[WORK INSTRUCTIONS]
Render the listing as a Markdown table with the columns n and Line, numbering each row and leaving out blank lines. Begin at the first line of the listing and stop after the line that contains "высшую награду Великобритании — орден".
——————
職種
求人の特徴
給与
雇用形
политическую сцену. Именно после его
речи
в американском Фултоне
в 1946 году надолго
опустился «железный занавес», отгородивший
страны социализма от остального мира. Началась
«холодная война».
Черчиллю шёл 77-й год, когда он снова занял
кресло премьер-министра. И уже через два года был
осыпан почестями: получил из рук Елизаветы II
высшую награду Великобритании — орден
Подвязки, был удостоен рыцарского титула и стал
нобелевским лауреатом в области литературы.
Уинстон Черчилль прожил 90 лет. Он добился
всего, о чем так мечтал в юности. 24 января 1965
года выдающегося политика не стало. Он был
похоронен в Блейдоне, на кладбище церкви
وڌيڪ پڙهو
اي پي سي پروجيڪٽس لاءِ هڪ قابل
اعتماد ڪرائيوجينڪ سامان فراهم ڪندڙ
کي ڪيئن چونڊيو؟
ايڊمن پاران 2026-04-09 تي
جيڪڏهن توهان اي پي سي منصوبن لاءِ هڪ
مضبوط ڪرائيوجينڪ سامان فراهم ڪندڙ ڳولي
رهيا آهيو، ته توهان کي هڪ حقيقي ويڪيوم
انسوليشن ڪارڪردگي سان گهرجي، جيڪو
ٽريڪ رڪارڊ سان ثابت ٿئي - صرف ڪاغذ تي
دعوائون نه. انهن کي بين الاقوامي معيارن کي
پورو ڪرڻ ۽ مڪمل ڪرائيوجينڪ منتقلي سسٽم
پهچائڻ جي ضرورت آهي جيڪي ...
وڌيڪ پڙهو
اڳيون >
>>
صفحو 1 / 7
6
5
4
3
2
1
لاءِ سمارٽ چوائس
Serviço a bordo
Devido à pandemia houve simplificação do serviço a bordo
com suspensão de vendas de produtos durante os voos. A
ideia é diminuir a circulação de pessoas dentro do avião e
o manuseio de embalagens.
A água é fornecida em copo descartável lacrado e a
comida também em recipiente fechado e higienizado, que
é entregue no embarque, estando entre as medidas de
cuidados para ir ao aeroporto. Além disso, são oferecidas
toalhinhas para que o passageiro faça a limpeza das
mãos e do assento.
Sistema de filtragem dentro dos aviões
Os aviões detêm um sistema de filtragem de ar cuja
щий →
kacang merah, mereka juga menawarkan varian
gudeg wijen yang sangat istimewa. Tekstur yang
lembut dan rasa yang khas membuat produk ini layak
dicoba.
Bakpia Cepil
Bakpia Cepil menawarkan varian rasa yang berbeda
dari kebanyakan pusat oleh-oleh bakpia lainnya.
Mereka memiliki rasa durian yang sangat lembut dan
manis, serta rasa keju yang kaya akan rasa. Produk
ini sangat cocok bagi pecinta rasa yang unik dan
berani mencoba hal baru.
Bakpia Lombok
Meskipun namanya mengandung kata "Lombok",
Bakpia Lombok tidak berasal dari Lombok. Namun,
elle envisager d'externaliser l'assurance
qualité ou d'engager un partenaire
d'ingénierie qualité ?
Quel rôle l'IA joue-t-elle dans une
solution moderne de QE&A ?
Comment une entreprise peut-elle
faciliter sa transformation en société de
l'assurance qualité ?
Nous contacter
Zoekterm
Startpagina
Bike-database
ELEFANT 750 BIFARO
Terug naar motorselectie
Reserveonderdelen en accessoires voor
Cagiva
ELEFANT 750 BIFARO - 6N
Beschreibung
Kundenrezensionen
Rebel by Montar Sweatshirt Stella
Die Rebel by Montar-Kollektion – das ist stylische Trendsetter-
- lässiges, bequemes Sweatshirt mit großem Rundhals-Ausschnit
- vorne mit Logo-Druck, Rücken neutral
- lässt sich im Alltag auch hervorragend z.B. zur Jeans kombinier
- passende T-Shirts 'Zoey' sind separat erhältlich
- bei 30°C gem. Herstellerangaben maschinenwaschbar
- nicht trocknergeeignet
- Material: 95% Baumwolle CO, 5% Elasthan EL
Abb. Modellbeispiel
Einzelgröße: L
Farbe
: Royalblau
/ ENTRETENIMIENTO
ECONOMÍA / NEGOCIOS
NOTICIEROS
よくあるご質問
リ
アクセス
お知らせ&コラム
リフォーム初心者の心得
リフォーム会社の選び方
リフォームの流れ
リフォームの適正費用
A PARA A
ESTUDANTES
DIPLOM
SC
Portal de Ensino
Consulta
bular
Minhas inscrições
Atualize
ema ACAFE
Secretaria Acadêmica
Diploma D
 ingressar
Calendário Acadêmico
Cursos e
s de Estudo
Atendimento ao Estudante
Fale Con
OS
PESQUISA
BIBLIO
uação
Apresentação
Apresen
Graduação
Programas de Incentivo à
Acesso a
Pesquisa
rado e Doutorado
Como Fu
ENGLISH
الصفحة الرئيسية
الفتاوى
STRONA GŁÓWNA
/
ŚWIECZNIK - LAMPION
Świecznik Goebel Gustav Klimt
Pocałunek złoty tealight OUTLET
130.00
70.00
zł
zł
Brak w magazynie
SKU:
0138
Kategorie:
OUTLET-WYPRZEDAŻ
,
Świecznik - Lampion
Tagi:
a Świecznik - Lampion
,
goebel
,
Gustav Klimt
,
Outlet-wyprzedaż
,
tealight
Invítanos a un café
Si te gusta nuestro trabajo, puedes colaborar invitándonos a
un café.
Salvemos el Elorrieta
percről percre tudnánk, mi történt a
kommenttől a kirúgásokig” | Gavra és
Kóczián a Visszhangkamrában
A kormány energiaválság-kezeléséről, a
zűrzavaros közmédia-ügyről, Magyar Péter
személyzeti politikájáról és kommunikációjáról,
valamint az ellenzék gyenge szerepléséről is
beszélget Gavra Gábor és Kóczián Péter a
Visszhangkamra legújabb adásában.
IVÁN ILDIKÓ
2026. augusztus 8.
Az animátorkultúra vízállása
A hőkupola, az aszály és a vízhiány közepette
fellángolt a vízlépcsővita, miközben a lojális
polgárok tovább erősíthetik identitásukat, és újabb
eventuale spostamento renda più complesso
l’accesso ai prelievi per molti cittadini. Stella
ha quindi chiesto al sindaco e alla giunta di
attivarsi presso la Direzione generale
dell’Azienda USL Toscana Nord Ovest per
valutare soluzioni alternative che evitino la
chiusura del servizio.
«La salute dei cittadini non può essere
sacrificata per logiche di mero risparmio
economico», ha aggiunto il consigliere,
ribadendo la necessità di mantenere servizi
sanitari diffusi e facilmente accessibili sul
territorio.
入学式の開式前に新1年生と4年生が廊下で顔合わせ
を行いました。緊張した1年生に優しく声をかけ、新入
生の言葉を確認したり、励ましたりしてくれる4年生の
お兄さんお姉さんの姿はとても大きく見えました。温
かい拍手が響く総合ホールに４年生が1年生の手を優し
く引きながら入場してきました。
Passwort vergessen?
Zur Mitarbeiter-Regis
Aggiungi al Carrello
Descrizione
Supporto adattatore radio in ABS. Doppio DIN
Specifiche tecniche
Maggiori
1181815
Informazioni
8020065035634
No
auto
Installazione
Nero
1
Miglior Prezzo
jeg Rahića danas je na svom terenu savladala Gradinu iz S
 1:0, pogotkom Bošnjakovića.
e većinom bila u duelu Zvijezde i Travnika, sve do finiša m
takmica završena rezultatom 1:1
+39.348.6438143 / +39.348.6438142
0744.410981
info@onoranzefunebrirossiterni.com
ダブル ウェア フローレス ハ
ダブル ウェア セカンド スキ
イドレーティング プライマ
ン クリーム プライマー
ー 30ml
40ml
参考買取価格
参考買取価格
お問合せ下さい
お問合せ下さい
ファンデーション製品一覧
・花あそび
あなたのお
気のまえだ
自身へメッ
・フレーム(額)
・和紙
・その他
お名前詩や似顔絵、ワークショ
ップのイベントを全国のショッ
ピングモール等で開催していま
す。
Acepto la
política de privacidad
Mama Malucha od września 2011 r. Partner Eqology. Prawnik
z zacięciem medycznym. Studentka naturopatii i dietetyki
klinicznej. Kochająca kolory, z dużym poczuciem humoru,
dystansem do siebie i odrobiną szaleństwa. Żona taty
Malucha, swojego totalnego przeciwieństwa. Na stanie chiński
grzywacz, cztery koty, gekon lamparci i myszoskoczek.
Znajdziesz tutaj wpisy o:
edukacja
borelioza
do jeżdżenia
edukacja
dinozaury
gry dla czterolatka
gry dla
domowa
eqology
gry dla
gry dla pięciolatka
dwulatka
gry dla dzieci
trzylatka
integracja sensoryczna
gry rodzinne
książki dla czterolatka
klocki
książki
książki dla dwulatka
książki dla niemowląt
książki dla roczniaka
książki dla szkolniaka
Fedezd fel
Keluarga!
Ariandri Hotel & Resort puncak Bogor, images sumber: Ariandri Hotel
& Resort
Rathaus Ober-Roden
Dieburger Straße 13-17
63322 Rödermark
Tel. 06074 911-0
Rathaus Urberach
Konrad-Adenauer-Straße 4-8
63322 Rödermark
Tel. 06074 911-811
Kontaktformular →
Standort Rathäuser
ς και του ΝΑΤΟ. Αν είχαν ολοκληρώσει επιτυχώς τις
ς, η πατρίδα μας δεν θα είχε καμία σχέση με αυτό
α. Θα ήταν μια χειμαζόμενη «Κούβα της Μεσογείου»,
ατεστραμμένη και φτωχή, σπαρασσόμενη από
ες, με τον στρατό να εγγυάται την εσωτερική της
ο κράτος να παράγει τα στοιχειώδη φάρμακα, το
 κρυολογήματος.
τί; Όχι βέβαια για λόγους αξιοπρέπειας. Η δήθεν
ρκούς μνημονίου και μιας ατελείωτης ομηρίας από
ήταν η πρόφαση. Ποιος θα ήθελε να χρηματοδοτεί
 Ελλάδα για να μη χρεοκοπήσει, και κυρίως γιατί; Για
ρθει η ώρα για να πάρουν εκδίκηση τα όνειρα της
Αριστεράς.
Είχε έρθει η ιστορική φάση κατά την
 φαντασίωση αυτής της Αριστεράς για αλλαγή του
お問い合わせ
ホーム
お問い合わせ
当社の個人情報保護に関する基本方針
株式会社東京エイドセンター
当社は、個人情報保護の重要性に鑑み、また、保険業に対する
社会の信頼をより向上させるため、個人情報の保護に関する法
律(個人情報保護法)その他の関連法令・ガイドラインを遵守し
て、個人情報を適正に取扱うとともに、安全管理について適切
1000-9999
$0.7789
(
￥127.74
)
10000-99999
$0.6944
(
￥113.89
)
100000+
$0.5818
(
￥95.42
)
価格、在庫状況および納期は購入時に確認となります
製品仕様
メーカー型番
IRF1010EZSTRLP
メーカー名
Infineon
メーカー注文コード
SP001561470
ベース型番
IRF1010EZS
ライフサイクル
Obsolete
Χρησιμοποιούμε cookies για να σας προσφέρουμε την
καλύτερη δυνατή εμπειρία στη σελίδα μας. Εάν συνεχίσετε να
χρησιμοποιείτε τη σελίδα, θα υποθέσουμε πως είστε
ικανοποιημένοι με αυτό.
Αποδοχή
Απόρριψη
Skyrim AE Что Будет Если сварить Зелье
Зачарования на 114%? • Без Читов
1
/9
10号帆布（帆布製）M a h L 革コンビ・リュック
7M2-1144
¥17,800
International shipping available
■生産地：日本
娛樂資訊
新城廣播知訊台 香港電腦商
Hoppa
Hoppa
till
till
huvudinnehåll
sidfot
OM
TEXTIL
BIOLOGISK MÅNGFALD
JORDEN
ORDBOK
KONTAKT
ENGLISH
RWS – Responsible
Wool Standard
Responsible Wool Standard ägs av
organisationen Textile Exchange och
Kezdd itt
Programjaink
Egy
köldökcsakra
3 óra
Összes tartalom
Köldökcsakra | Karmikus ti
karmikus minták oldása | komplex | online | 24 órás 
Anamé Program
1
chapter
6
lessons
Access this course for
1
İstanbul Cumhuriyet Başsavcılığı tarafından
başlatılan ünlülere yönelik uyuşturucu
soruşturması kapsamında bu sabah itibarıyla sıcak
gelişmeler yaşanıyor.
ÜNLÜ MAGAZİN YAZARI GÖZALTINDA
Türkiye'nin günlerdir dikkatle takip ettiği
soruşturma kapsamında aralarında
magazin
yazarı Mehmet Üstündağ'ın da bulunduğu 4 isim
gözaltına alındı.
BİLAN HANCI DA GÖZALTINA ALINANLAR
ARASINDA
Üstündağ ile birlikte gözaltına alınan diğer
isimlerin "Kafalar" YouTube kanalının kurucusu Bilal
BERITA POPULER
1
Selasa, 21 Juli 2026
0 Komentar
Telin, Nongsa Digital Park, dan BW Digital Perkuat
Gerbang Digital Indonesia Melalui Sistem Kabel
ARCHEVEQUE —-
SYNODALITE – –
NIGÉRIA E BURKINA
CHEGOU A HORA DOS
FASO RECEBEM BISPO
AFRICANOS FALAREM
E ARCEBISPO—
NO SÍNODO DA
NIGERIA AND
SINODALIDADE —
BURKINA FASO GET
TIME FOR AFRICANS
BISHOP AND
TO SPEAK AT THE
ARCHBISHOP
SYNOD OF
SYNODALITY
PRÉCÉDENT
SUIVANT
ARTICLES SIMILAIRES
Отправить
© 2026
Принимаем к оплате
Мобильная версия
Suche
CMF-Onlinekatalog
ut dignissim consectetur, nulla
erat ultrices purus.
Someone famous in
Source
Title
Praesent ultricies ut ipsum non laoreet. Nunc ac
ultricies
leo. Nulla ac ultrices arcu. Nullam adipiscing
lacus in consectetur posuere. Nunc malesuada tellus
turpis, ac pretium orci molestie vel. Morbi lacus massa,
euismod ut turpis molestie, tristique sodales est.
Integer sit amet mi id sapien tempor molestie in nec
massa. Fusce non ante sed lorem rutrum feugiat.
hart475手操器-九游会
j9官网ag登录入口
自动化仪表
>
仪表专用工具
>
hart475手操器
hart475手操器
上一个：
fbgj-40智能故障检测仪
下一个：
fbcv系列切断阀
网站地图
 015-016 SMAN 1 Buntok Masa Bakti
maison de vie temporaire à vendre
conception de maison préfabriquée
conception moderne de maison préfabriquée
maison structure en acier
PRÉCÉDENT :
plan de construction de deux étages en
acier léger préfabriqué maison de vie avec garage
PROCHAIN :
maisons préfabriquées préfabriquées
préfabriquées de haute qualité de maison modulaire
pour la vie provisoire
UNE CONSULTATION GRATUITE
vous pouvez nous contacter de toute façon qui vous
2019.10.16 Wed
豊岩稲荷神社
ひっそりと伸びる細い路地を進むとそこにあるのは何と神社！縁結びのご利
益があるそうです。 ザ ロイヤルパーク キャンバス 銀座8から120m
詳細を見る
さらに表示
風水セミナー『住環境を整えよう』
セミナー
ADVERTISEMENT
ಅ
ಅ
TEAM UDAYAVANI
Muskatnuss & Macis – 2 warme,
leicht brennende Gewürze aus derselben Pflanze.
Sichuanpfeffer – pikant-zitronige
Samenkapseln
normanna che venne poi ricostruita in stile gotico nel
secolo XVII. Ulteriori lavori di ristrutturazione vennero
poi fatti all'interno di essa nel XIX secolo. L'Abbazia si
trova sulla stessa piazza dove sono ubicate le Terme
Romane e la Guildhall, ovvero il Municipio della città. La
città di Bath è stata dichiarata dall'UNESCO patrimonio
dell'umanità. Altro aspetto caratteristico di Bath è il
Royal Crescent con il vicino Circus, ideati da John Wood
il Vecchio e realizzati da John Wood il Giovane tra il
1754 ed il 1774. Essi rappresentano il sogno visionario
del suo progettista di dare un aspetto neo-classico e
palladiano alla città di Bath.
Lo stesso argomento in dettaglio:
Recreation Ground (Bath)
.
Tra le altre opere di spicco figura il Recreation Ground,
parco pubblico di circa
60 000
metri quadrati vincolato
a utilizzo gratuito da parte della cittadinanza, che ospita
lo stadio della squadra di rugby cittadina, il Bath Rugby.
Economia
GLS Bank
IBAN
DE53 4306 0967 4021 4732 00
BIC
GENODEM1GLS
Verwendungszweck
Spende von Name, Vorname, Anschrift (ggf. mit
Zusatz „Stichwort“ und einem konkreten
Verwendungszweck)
——————
[RESPONSE]
| n | Line |
|---|---|
| 1 | 職種 |
| 2 | 求人の特徴 |
| 3 | 給与 |
| 4 | 雇用形 |
| 5 | политическую сцену. Именно после его |
| 6 | речи |
| 7 | в американском Фултоне |
| 8 | в 1946 году надолго |
| 9 | опустился «железный занавес», отгородивший |
| 10 | страны социализма от остального мира. Началась |
| 11 | «холодная война». |
| 12 | Черчиллю шёл 77-й год, когда он снова занял |
| 13 | кресло премьер-министра. И уже через два года был |
| 14 | осыпан почестями: получил из рук Елизаветы II |
| 15 | высшую награду Великобритании — орден |